### Assignment
Turn the lines in the items starting at the line that contains "SUCCESS METRICS" and ending at the line that contains "- Sub-2 second load times globally", both included, into a JSON list of strings with one string per line. Leave out blank lines.

### Excerpted data

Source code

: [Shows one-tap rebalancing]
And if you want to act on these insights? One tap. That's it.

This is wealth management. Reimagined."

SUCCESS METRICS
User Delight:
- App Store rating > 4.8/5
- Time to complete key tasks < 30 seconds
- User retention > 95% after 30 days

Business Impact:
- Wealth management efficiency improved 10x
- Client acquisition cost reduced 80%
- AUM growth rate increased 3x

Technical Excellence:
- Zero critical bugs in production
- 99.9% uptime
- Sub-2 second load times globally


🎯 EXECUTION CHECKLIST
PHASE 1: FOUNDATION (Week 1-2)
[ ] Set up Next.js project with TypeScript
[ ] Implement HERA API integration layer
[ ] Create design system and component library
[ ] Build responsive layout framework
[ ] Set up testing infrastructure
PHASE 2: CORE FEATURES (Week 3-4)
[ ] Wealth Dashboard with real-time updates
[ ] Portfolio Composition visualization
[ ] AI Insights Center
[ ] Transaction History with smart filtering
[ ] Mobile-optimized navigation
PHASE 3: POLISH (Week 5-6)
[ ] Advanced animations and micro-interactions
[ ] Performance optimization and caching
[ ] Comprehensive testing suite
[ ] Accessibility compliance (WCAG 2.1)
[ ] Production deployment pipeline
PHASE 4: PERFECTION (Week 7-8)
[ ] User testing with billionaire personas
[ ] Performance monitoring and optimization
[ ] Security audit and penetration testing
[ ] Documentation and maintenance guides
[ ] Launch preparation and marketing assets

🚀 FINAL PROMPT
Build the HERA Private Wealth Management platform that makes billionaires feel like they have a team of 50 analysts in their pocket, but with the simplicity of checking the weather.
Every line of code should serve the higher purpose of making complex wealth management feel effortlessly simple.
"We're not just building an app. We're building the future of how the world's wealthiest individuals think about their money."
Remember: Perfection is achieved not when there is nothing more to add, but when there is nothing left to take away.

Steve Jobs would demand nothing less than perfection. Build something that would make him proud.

---

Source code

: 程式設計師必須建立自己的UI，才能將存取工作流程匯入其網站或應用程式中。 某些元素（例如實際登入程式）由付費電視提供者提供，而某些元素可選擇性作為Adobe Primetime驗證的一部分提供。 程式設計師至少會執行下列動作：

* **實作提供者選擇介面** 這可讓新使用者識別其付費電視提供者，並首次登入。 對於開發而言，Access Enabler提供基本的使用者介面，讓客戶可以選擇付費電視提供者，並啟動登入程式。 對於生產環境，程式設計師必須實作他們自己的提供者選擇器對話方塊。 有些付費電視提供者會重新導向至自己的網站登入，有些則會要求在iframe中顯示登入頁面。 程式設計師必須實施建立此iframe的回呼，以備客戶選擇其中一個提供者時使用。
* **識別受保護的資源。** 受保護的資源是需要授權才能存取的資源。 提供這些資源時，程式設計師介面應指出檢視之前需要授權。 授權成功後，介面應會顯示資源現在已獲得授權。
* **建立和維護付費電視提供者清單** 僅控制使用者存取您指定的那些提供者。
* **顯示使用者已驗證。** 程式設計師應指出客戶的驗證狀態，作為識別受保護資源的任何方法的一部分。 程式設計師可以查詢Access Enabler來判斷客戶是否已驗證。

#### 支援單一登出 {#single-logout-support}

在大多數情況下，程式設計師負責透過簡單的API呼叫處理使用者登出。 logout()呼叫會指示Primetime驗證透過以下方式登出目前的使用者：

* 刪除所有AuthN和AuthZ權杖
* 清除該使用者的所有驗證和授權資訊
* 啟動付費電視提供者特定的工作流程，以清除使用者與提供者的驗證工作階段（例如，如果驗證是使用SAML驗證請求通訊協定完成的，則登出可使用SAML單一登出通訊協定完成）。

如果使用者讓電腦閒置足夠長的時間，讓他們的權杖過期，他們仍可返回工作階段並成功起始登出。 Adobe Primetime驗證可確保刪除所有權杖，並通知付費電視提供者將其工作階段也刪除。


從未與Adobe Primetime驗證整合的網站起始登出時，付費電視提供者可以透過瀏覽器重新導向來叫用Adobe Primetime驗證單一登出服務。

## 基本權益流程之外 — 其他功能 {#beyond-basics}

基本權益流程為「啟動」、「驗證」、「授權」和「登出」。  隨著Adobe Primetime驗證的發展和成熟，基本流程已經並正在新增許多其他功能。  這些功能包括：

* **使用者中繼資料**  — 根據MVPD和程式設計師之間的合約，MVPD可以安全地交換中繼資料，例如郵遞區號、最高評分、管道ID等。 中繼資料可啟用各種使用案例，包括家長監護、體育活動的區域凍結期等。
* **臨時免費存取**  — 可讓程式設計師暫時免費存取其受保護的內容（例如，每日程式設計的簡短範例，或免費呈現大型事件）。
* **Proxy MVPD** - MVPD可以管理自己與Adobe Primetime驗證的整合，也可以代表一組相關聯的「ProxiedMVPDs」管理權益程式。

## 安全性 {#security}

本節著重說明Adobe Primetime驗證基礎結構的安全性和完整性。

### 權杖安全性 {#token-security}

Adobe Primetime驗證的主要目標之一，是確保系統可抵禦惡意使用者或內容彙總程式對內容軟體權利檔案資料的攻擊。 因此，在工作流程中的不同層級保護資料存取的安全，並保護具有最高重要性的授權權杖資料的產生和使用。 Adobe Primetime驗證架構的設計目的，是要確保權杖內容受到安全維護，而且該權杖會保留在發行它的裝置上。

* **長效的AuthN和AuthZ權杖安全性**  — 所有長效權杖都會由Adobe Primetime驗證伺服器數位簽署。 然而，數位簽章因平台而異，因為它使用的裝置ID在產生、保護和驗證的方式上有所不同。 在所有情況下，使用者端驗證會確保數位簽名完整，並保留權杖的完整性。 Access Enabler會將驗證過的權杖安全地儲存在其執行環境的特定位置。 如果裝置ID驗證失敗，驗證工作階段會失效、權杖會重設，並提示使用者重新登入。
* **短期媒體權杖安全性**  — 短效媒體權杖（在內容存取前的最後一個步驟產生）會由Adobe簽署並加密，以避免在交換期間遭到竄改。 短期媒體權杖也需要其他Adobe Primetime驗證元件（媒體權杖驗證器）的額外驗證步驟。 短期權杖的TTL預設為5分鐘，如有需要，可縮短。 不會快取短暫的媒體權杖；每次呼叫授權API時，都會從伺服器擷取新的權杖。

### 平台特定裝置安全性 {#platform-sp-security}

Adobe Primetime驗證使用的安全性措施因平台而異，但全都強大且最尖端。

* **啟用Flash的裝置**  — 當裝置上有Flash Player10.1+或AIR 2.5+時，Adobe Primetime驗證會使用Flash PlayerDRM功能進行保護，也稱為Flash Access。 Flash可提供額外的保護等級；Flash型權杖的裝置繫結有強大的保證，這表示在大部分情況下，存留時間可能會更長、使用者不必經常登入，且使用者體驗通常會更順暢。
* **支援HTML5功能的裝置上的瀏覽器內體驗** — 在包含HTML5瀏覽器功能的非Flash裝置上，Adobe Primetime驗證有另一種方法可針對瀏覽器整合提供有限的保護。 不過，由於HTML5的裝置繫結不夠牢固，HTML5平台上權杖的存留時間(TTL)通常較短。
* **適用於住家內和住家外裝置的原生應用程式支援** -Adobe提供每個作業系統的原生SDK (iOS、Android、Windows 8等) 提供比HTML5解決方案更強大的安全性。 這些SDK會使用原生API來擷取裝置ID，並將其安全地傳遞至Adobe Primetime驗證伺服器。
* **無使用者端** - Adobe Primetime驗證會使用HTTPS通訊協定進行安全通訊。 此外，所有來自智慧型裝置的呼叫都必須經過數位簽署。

### Response
[
  "SUCCESS METRICS",
  "User Delight:",
  "- App Store rating > 4.8/5",
  "- Time to complete key tasks < 30 seconds",
  "- User retention > 95% after 30 days",
  "Business Impact:",
  "- Wealth management efficiency improved 10x",
  "- Client acquisition cost reduced 80%",
  "- AUM growth rate increased 3x",
  "Technical Excellence:",
  "- Zero critical bugs in production",
  "- 99.9% uptime",
  "- Sub-2 second load times globally"
]